Michel is a co-author of the study, released Wednesday, that found that repealing the tax reform or letting it expire and causing taxes to revert to their former rates and structure would leave Americans “$26,906 poorer over the following 10 years.”

“To solidify the current broad-based economic expansion, Congress must make the tax cuts permanent,” Michel said. “A series of three new bills that make up ‘Tax Reform 2.0’ have passed the House.

“The package would make much of last year’s tax reform permanent, introduce new simplifications for family saving, and provide a helping hand for new small businesses,” he said.

Take-home pay for the average family of four could drop by $45,739 over 10 years, according to the study, and taxpayers could face decreasing job openings, lower incomes, and higher taxes in every congressional district.

The tax-reform package, the Tax Cuts and Jobs Act—which cleared Congress Dec. 20 and went into effect Jan. 1 after President Donald Trump signed it into law—repealed the corporate alternative minimum tax and cut the corporate income-tax rate from 35 percent to 21 percent, among other changes.

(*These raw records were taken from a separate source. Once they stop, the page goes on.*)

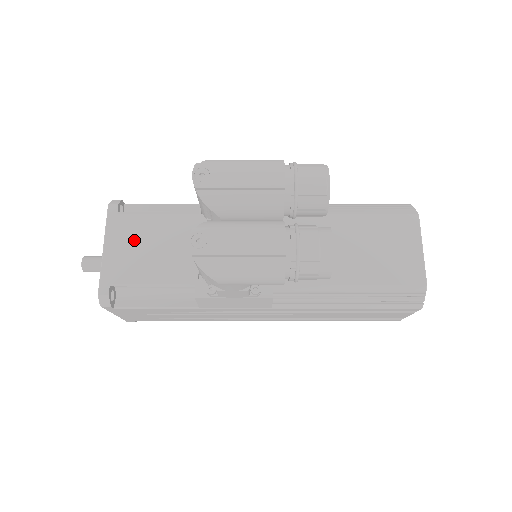
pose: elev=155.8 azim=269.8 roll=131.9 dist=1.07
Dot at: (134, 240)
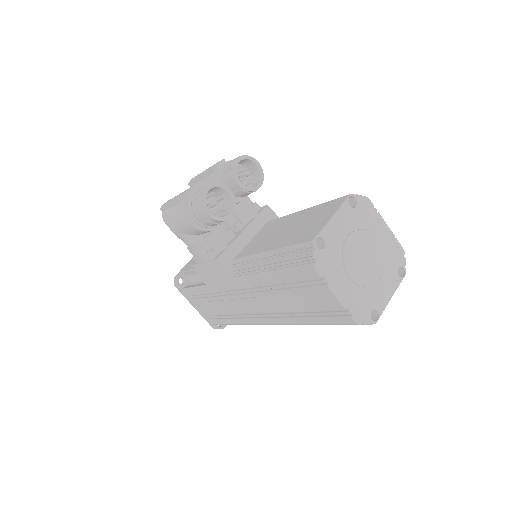
Dot at: occluded
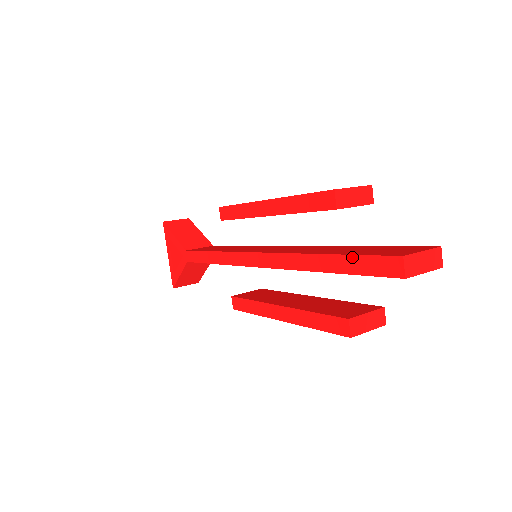
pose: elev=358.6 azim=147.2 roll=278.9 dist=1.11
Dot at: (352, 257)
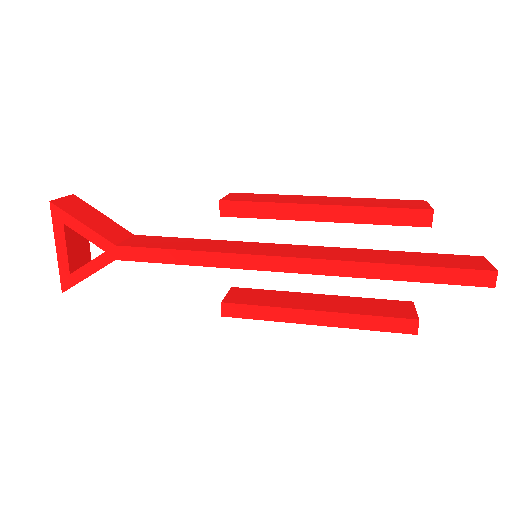
Dot at: (440, 269)
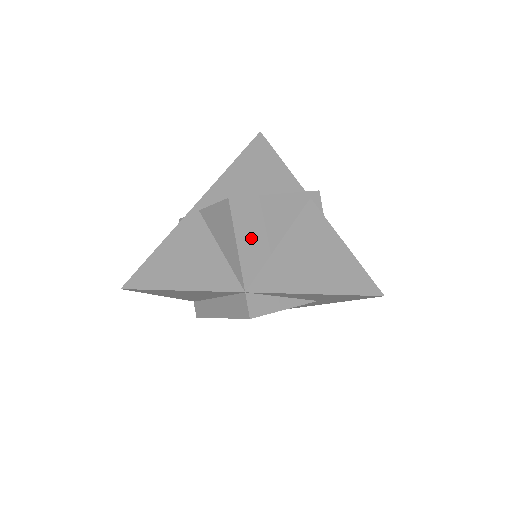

According to Americans for Tax Reform, a conservative-leaning taxpayer-advocacy group, 90 percent of workers in America are receiving more take-home pay due to the tax reforms.

The group has cataloged 730 examples of business expansions, job-benefit increases, utility-rate reductions, pay raises and bonuses, and 401(k)-match increases, all because of the tax reform.

House Minority Leader Nancy Pelosi has said that she would repeal the tax-reform law.

The Heritage study says that repealing tax reform would be detrimental and contends that lawmakers instead should work to pass “Tax Reform 2.0.”

“Instead of repealing the tax cuts, or rolling parts of them back, Congress should make the [Tax Cuts and Jobs Act] permanent and reduce the deficit by reducing spending to align with projected revenues,” the report argues.

“A balanced budget and lower tax rates will lead to a larger economy by both increasing the capital stock and allowing Americans to keep more of what they earn,” it says.